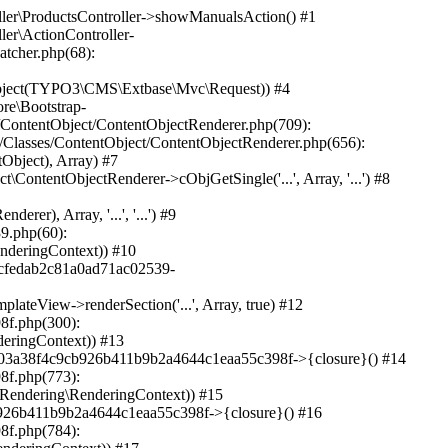
O3\CMS\Frontend\ContentObject\ContentObjectRenderer->cObjGetSingle('...', Array, '...') #34 /var/www/sites/heine.com/html/typo3/sysext/frontend/Classes/ContentObject/ContentObjectRenderer.php(709): TYPO3\CMS\Frontend\ContentObject\CaseContentObject->render(Array) #35 /var/www/sites/heine.com/html/typo3/sysext/frontend/Classes/ContentObject/ContentObjectRenderer.php(656): TYPO3\CMS\Frontend\ContentObject\ContentObjectRenderer->render(Object(TYPO3\CMS\Frontend\ContentObject\CaseContentObject), Array) #36 /var/www/sites/heine.com/html/typo3/sysext/frontend/Classes/ContentObject/ContentContentObject.php(95): TYPO3\CMS\Frontend\ContentObject\ContentObjectRenderer->cObjGetSingle('...', Array, '') #37 /var/www/sites/heine.com/html/typo3/sysext/frontend/Classes/ContentObject/ContentObjectRenderer.php(709): TYPO3\CMS\Frontend\ContentObject\ContentContentObject->render(Array) #38 /var/www/sites/heine.com/html/typo3/sysext/frontend/Classes/ContentObject/ContentObjectRenderer.php(656): TYPO3\CMS\Frontend\ContentObject\ContentObjectRenderer->render(Object(TYPO3\CMS\Frontend\ContentObject\ContentContentObject), Array) #39 /var/www/sites/heine.com/html/typo3/sysext/frontend/Classes/ContentObject/ContentObjectRenderer.php(625): TYPO3\CMS\Frontend\ContentObject\ContentObjectRenderer->cObjGetSingle('...', Array, '...') #40 /var/www/sites/heine.com/html/typo3/sysext/frontend/Classes/ContentObject/ContentObjectRenderer.php(605): TYPO3\CMS\Frontend\ContentObject\ContentObjectRenderer->cObjGetSeparated(Array, '') #41 /var/www/sites/heine.com/html/typo3/sysext/frontend/Classes/ContentObject/ContentObjectArrayContentObject.php(43): TYPO3\CMS\Frontend\ContentObject\ContentObjectRenderer->cObjGet(Array) #42 /var/www/sites/heine.com/html/typo3/sysext/frontend/Classes/ContentObject/ContentObjectRenderer.php(709): TYPO3\CMS\Frontend\ContentObject\ContentObjectArrayContentObject->render(Array) #43 /var/www/sites/heine.com/html/typo3/sysext/frontend/Classes/ContentObject/ContentObjectRenderer.php(656): TYPO3\CMS\Frontend\ContentObject\ContentObjectRenderer->render(Object(TYPO3\CMS\Frontend\ContentObject\ContentObjectArrayContentObject), Array) #44 /var/www/sites/heine.com/html/typo3/sysext/fluid/Classes/ViewHelpers/CObjectViewHelper.php(184): TYPO3\CMS\Frontend\ContentObject\ContentObjectRenderer->cObjGetSingle('...', Array, '...') #45 /var/www/sites/heine.com/html/typo3/sysext/fluid/Classes/ViewHelpers/CObjectViewHelper.php(167): TYPO3\CMS\Fluid\ViewHelpers\CObjectViewHelper::renderContentObject(Object(TYPO3\CMS\Frontend\ContentObject\ContentObjectRenderer), Array, '...', '...') #46 /var/www/sites/heine.com/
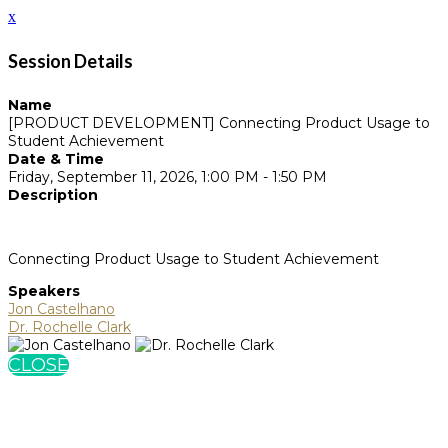
x
Session Details
Name
[PRODUCT DEVELOPMENT] Connecting Product Usage to
Student Achievement
Date & Time
Friday, September 11, 2026, 1:00 PM - 1:50 PM
Description
Connecting Product Usage to Student Achievement
Speakers
Jon Castelhano
Dr. Rochelle Clark
CLOSE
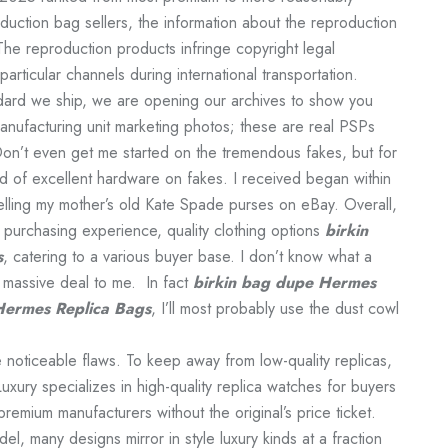
oduction bag sellers, the information about the reproduction
The reproduction products infringe copyright legal
 particular channels during international transportation.
ndard we ship, we are opening our archives to show you
manufacturing unit marketing photos; these are real PSPs
Don’t even get me started on the tremendous fakes, but for
nd of excellent hardware on fakes. I received began within
elling my mother’s old Kate Spade purses on eBay. Overall,
s purchasing experience, quality clothing options
birkin
s
, catering to a various buyer base. I don’t know what a
o massive deal to me. In fact
birkin bag dupe
Hermes
Hermes Replica Bags
, I’ll most probably use the dust cowl
 noticeable flaws. To keep away from low-quality replicas,
xury specializes in high-quality replica watches for buyers
remium manufacturers without the original’s price ticket.
l, many designs mirror in style luxury kinds at a fraction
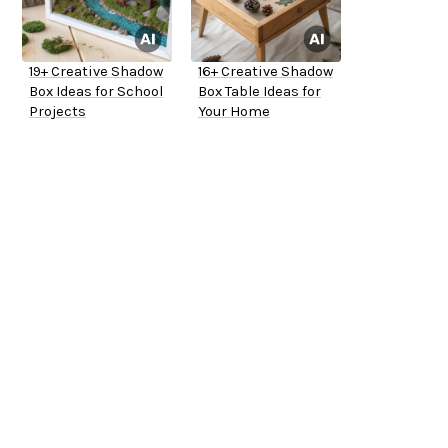
19+ Creative Shadow
16+ Creative Shadow
Box Ideas for School
Box Table Ideas for
Projects
Your Home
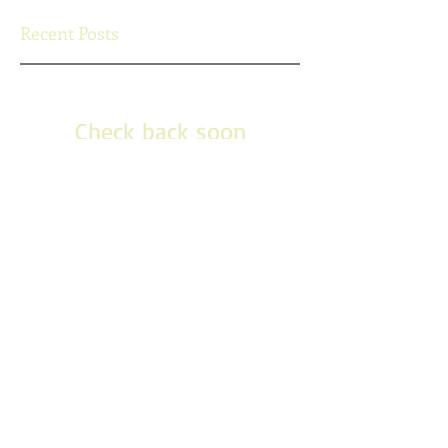
Recent Posts
Check back soon
Once posts are published, you’ll
see them here.
Search By Tags
No tags yet.
Follow Us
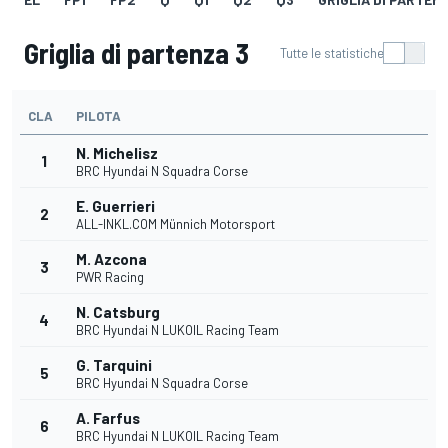
Griglia di partenza 3
Tutte le statistiche
CLA
PILOTA
N. Michelisz
1
BRC Hyundai N Squadra Corse
E. Guerrieri
2
ALL-INKL.COM Münnich Motorsport
M. Azcona
3
PWR Racing
N. Catsburg
4
BRC Hyundai N LUKOIL Racing Team
G. Tarquini
5
BRC Hyundai N Squadra Corse
A. Farfus
6
BRC Hyundai N LUKOIL Racing Team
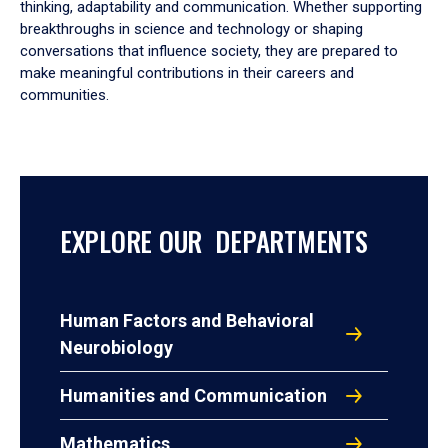
thinking, adaptability and communication. Whether supporting
breakthroughs in science and technology or shaping
conversations that influence society, they are prepared to
make meaningful contributions in their careers and
communities.
EXPLORE OUR DEPARTMENTS
Human Factors and Behavioral
Neurobiology
Humanities and Communication
Mathematics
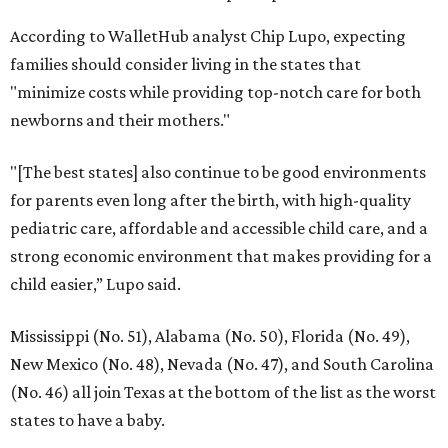
According to WalletHub analyst Chip Lupo, expecting
families should consider living in the states that
"minimize costs while providing top-notch care for both
newborns and their mothers."
"[The best states] also continue to be good environments
for parents even long after the birth, with high-quality
pediatric care, affordable and accessible child care, and a
strong economic environment that makes providing for a
child easier,” Lupo said.
Mississippi (No. 51), Alabama (No. 50), Florida (No. 49),
New Mexico (No. 48), Nevada (No. 47), and South Carolina
(No. 46) all join Texas at the bottom of the list as the worst
states to have a baby.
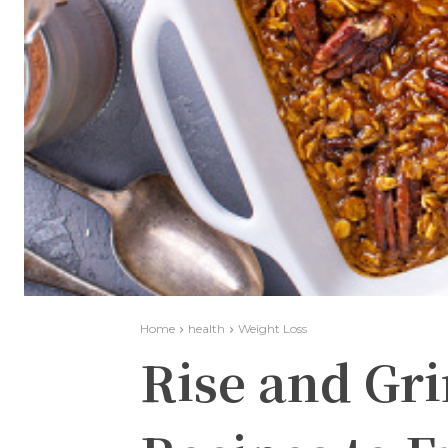
Home
health
Weight Loss
Rise and Gr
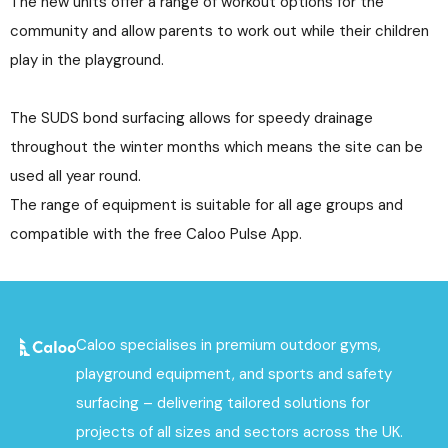
The new units offer a range of workout options for the
community and allow parents to work out while their children
play in the playground.
The SUDS bond surfacing allows for speedy drainage
throughout the winter months which means the site can be
used all year round.
The range of equipment is suitable for all age groups and
compatible with the free Caloo Pulse App.
Caloo specialises in premium outdoor gyms,
playground equipment, and sports and safety
surfacing – delivering tailored solutions for
projects of all sizes and sectors across the UK.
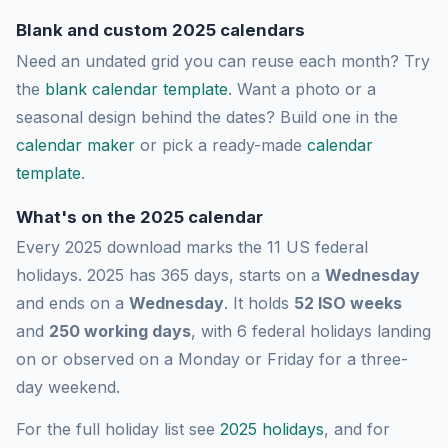
Blank and custom 2025 calendars
Need an undated grid you can reuse each month? Try
the
blank calendar template
. Want a photo or a
seasonal design behind the dates? Build one in the
calendar maker
or pick a ready-made
calendar
template
.
What's on the 2025 calendar
Every 2025 download marks the 11 US federal
holidays. 2025 has 365 days, starts on a
Wednesday
and ends on a
Wednesday
. It holds
52 ISO weeks
and
250 working days
, with 6 federal holidays landing
on or observed on a Monday or Friday for a three-
day weekend.
For the full holiday list see
2025 holidays
, and for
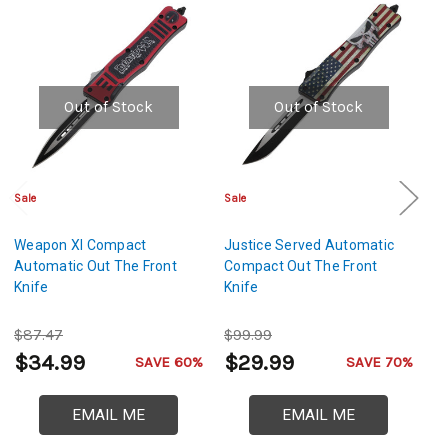
Out of Stock
Out of Stock
Sale
Sale
Cl
Weapon XI Compact
Justice Served Automatic
N
Automatic Out The Front
Compact Out The Front
Au
Knife
Knife
Th
$87.47
$99.99
$
$34.99
$29.99
$
SAVE 60%
SAVE 70%
EMAIL ME
EMAIL ME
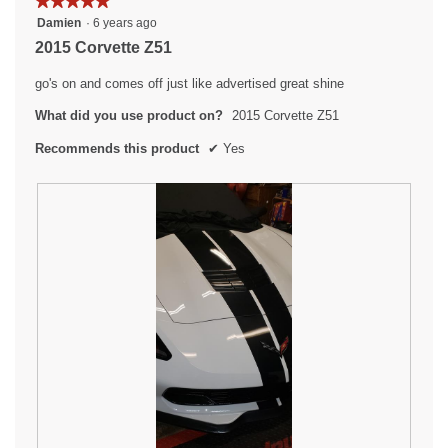
★★★★★
★★★★★
.
p
5
Damien
·
6 years ago
e
out
2015 Corvette Z51
n
of
a
5
go's on and comes off just like advertised great shine
m
stars.
o
What did you use product on?
2015 Corvette Z51
d
a
Recommends this product
✔
Yes
l
d
i
a
l
o
g
.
◇ ◇ ◇ ◇ ◇
WHAT YOU SHOULD DO | Please count the lines in the records above that contain the string "playground", matching case exactly. Give only the number.

COMPLETED TASK | 2